[Document structure recognition data]
━━━━━━
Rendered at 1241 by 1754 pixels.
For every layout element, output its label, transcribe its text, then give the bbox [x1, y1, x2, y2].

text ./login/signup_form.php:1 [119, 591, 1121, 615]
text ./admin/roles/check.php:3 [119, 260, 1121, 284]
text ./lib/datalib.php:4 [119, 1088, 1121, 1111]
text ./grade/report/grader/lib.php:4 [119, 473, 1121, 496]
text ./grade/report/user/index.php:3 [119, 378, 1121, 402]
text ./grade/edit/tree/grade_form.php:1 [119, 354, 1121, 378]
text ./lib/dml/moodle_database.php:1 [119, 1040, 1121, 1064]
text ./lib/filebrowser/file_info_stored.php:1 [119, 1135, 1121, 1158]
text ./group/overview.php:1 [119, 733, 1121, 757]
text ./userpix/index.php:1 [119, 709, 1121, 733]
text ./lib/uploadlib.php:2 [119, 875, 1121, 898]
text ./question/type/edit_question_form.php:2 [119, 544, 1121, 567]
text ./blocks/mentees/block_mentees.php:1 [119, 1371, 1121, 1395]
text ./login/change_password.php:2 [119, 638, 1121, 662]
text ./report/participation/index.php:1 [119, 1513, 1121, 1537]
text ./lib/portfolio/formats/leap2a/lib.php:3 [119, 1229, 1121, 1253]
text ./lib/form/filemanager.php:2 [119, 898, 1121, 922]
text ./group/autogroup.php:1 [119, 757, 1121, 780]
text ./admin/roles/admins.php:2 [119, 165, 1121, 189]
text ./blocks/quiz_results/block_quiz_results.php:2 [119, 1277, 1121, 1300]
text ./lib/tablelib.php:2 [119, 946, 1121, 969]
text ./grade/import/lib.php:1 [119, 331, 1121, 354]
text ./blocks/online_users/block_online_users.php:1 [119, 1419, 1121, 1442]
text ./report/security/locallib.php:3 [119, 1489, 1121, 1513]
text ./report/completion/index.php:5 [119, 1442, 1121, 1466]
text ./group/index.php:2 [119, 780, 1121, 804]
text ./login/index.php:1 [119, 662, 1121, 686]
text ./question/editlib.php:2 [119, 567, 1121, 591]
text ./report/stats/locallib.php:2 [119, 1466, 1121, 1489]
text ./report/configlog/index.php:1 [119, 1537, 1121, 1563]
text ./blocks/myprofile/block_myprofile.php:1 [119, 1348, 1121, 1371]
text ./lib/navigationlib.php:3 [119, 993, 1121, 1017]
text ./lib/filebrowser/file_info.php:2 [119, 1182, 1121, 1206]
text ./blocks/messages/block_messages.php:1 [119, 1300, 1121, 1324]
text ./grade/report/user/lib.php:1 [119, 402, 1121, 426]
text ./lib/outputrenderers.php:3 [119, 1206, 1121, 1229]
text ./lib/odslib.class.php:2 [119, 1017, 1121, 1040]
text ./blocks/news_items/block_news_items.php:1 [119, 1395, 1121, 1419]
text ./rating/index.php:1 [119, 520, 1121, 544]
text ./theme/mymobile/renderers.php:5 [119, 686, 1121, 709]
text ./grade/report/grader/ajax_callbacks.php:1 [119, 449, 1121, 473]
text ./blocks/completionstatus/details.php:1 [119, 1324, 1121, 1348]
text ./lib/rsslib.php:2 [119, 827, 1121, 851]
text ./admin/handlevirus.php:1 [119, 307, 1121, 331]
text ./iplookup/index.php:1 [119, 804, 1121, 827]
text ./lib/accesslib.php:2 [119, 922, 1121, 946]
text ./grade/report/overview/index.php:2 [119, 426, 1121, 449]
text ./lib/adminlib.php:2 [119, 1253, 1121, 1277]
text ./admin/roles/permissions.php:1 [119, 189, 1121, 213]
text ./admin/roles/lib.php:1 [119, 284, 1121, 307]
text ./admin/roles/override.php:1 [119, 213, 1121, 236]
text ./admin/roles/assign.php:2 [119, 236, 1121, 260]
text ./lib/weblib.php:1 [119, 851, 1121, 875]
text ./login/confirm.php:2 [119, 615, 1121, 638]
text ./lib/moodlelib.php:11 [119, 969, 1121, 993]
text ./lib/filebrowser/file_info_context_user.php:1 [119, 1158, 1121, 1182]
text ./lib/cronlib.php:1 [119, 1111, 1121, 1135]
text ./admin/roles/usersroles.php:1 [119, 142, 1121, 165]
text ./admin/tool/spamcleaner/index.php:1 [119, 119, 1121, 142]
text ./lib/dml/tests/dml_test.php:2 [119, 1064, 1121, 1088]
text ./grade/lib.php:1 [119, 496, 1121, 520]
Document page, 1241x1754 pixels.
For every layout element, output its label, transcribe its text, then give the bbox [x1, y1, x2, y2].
━━━━━━
Exercise aim
Transcribe the data in full, matching every line exactly.

Task result
Rendered at 1241 by 1754 pixels.
For every layout element, output its label, transcribe its text, then give the bbox [x1, y1, x2, y2].

text ./login/signup_form.php:1 [119, 591, 1121, 615]
text ./admin/roles/check.php:3 [119, 260, 1121, 284]
text ./lib/datalib.php:4 [119, 1088, 1121, 1111]
text ./grade/report/grader/lib.php:4 [119, 473, 1121, 496]
text ./grade/report/user/index.php:3 [119, 378, 1121, 402]
text ./grade/edit/tree/grade_form.php:1 [119, 354, 1121, 378]
text ./lib/dml/moodle_database.php:1 [119, 1040, 1121, 1064]
text ./lib/filebrowser/file_info_stored.php:1 [119, 1135, 1121, 1158]
text ./group/overview.php:1 [119, 733, 1121, 757]
text ./userpix/index.php:1 [119, 709, 1121, 733]
text ./lib/uploadlib.php:2 [119, 875, 1121, 898]
text ./question/type/edit_question_form.php:2 [119, 544, 1121, 567]
text ./blocks/mentees/block_mentees.php:1 [119, 1371, 1121, 1395]
text ./login/change_password.php:2 [119, 638, 1121, 662]
text ./report/participation/index.php:1 [119, 1513, 1121, 1537]
text ./lib/portfolio/formats/leap2a/lib.php:3 [119, 1229, 1121, 1253]
text ./lib/form/filemanager.php:2 [119, 898, 1121, 922]
text ./group/autogroup.php:1 [119, 757, 1121, 780]
text ./admin/roles/admins.php:2 [119, 165, 1121, 189]
text ./blocks/quiz_results/block_quiz_results.php:2 [119, 1277, 1121, 1300]
text ./lib/tablelib.php:2 [119, 946, 1121, 969]
text ./grade/import/lib.php:1 [119, 331, 1121, 354]
text ./blocks/online_users/block_online_users.php:1 [119, 1419, 1121, 1442]
text ./report/security/locallib.php:3 [119, 1489, 1121, 1513]
text ./report/completion/index.php:5 [119, 1442, 1121, 1466]
text ./group/index.php:2 [119, 780, 1121, 804]
text ./login/index.php:1 [119, 662, 1121, 686]
text ./question/editlib.php:2 [119, 567, 1121, 591]
text ./report/stats/locallib.php:2 [119, 1466, 1121, 1489]
text ./report/configlog/index.php:1 [119, 1537, 1121, 1563]
text ./blocks/myprofile/block_myprofile.php:1 [119, 1348, 1121, 1371]
text ./lib/navigationlib.php:3 [119, 993, 1121, 1017]
text ./lib/filebrowser/file_info.php:2 [119, 1182, 1121, 1206]
text ./blocks/messages/block_messages.php:1 [119, 1300, 1121, 1324]
text ./grade/report/user/lib.php:1 [119, 402, 1121, 426]
text ./lib/outputrenderers.php:3 [119, 1206, 1121, 1229]
text ./lib/odslib.class.php:2 [119, 1017, 1121, 1040]
text ./blocks/news_items/block_news_items.php:1 [119, 1395, 1121, 1419]
text ./rating/index.php:1 [119, 520, 1121, 544]
text ./theme/mymobile/renderers.php:5 [119, 686, 1121, 709]
text ./grade/report/grader/ajax_callbacks.php:1 [119, 449, 1121, 473]
text ./blocks/completionstatus/details.php:1 [119, 1324, 1121, 1348]
text ./lib/rsslib.php:2 [119, 827, 1121, 851]
text ./admin/handlevirus.php:1 [119, 307, 1121, 331]
text ./iplookup/index.php:1 [119, 804, 1121, 827]
text ./lib/accesslib.php:2 [119, 922, 1121, 946]
text ./grade/report/overview/index.php:2 [119, 426, 1121, 449]
text ./lib/adminlib.php:2 [119, 1253, 1121, 1277]
text ./admin/roles/permissions.php:1 [119, 189, 1121, 213]
text ./admin/roles/lib.php:1 [119, 284, 1121, 307]
text ./admin/roles/override.php:1 [119, 213, 1121, 236]
text ./admin/roles/assign.php:2 [119, 236, 1121, 260]
text ./lib/weblib.php:1 [119, 851, 1121, 875]
text ./login/confirm.php:2 [119, 615, 1121, 638]
text ./lib/moodlelib.php:11 [119, 969, 1121, 993]
text ./lib/filebrowser/file_info_context_user.php:1 [119, 1158, 1121, 1182]
text ./lib/cronlib.php:1 [119, 1111, 1121, 1135]
text ./admin/roles/usersroles.php:1 [119, 142, 1121, 165]
text ./admin/tool/spamcleaner/index.php:1 [119, 119, 1121, 142]
text ./lib/dml/tests/dml_test.php:2 [119, 1064, 1121, 1088]
text ./grade/lib.php:1 [119, 496, 1121, 520]
Document page, 1241x1754 pixels.
For every layout element, output its label, transcribe its text, then give the bbox [x1, y1, x2, y2].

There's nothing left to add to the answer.